Michelle Thibodeau said she saw the man arrested in the front yard of her home and heard him say: "I'm done," before his arrest by armed officers.

Roger Brown, commanding officer of RCMP in New Brunswick, choked back tears as he addressed the media.

"Fortunately, most people will never have to experience what our officers have gone through in the last two days," he said.

"I can't dig deep enough to explain the sadness that we all feel."

Mr Brown identified the dead as Constables David Ross, 32, originally of Victoriaville, Quebec; Fabrice Georges Gevaudan, 45, originally of Boulogne-Billancourt in France; and Douglas James Larche, of Saint John, New Brunswick.

"It's been a very challenging 30 hours for the officers that got this job done," Supt Snowman said. "It will take some time to heal, but together we will get there."

Supt Snowman and other RCMP officials did not release any more details about Bourque's arrest or the circumstances of the shooting, citing their ongoing investigation. Details will be made public in court, she said.

Police have not spoken about a possible motive for the shootings.

Residents of Bourque's trailer park said he was a quiet, seemingly reclusive man who shared a small, worn trailer with a roommate. Neighbors described him as a withdrawn gun collector and avid hunter of birds, deer and moose.

During the manhunt, police asked residents of the city's northwest section to remain indoors with their doors locked and exterior lights on to help the search.

Much of Moncton, including its popular city centre, was completely shut down. Some businesses placed signs in windows saying they were closed because of the manhunt.

Police commandeered armoured trucks. The city took its buses off the roads and closed schools and government offices. Mail delivery was suspended.

Dozens of police officers patrolled the search area with their weapons drawn. Others, including members of a tactical unit, patrolled streets within the cordoned off area.

Police used air support, tactical teams and canine units. Several hundred officers from New Brunswick and elsewhere from across Canada were involved.

Bourque was pictured wearing military camouflage and carrying two rifles in a picture released by police on Twitter.

Two other Mounties who were injured in the shooting are recovering and doing well, police said.

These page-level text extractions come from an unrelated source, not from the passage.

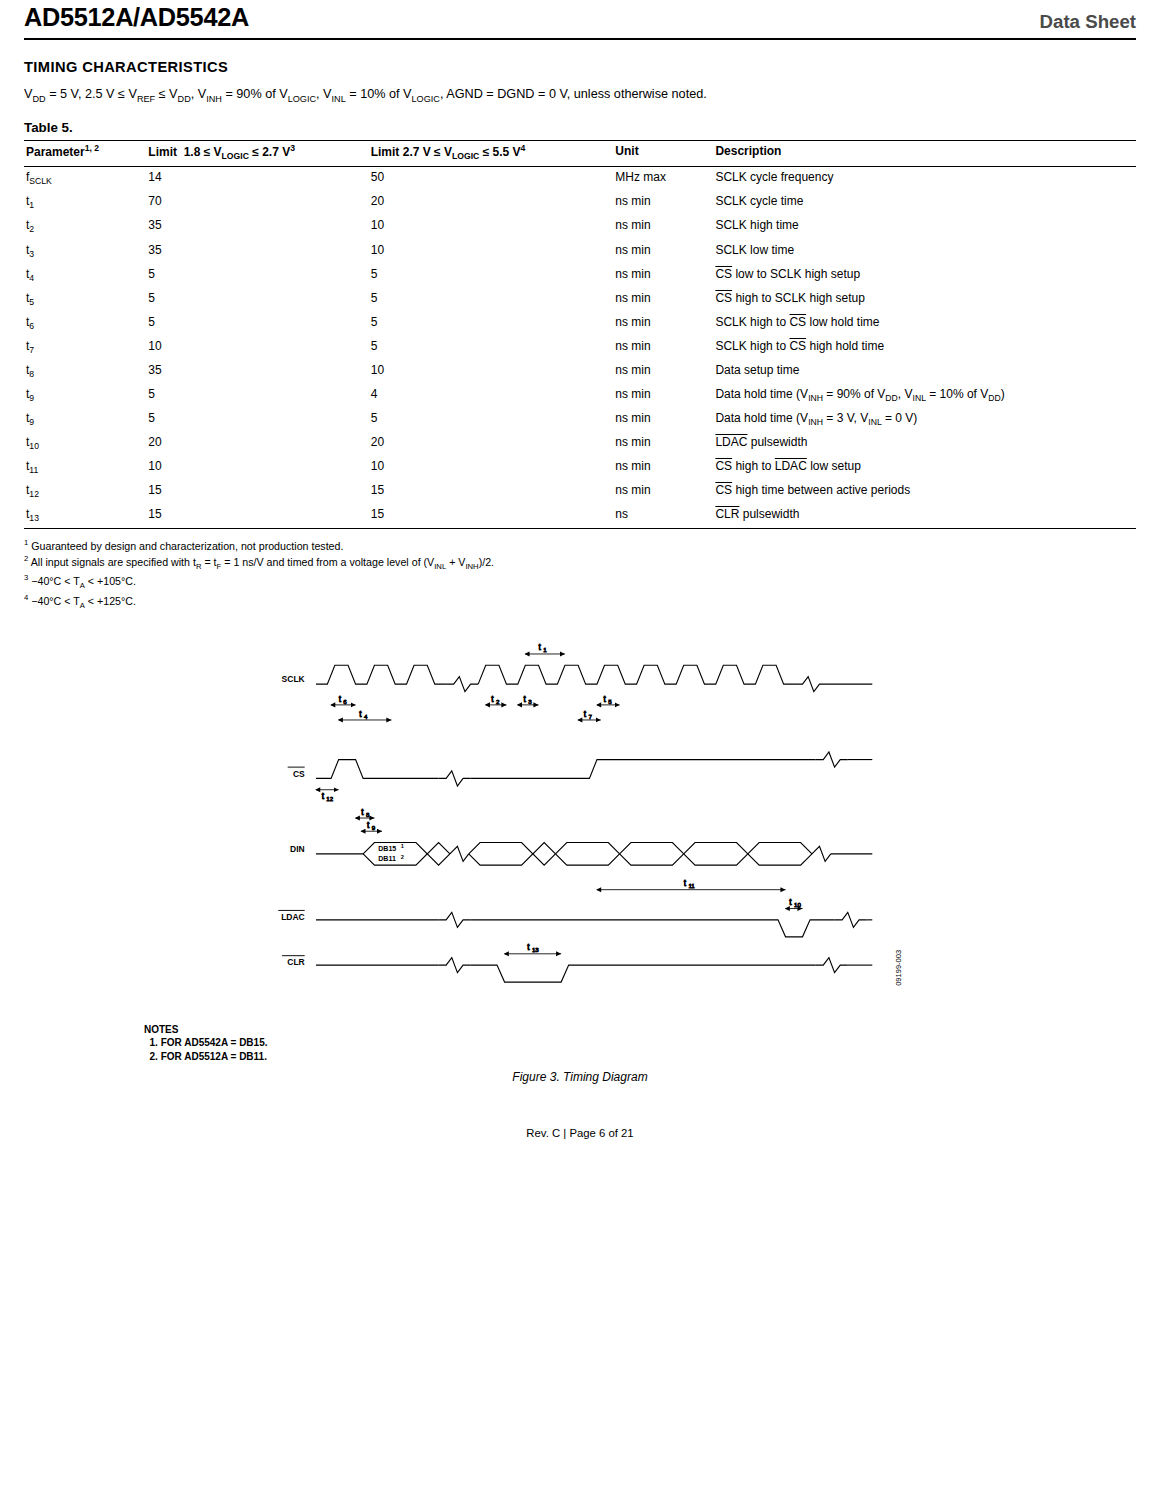AD5512A/AD5542A
Data Sheet
TIMING CHARACTERISTICS
VDD = 5 V, 2.5 V ≤ VREF ≤ VDD, VINH = 90% of VLOGIC, VINL = 10% of VLOGIC, AGND = DGND = 0 V, unless otherwise noted.
Table 5.
| Parameter 1, 2 | Limit 1.8 ≤ V LOGIC ≤ 2.7 V 3 | Limit 2.7 V ≤ V LOGIC ≤ 5.5 V 4 | Unit | Description |
| --- | --- | --- | --- | --- |
| f SCLK | 14 | 50 | MHz max | SCLK cycle frequency |
| t 1 | 70 | 20 | ns min | SCLK cycle time |
| t 2 | 35 | 10 | ns min | SCLK high time |
| t 3 | 35 | 10 | ns min | SCLK low time |
| t 4 | 5 | 5 | ns min | CS low to SCLK high setup |
| t 5 | 5 | 5 | ns min | CS high to SCLK high setup |
| t 6 | 5 | 5 | ns min | SCLK high to CS low hold time |
| t 7 | 10 | 5 | ns min | SCLK high to CS high hold time |
| t 8 | 35 | 10 | ns min | Data setup time |
| t 9 | 5 | 4 | ns min | Data hold time (V INH = 90% of V DD , V INL = 10% of V DD ) |
| t 9 | 5 | 5 | ns min | Data hold time (V INH = 3 V, V INL = 0 V) |
| t 10 | 20 | 20 | ns min | LDAC pulsewidth |
| t 11 | 10 | 10 | ns min | CS high to LDAC low setup |
| t 12 | 15 | 15 | ns min | CS high time between active periods |
| t 13 | 15 | 15 | ns | CLR pulsewidth |
1 Guaranteed by design and characterization, not production tested.
2 All input signals are specified with tR = tF = 1 ns/V and timed from a voltage level of (VINL + VINH)/2.
3 −40°C < TA < +105°C.
4 −40°C < TA < +125°C.
SCLK CS DIN LDAC CLR DB151 DB112 t1 t6 t4 t2 t3 t5 t7 t12 t8 t9 t11 t10 t13 09199-003
NOTES
1. FOR AD5542A = DB15.
2. FOR AD5512A = DB11.
Figure 3. Timing Diagram
Rev. C | Page 6 of 21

Gun violence is rare in eastern Canada. This was the deadliest attack on the Royal Canadian Mounted Police since four officers were killed by a gunman on a farm in the western Canadian province of Alberta in 2005.

That attack remains the deadliest on Canadian police officers in 120 years.

Canada's Parliament observed a moment of silence and the flag on Parliament Hill flew at half-mast.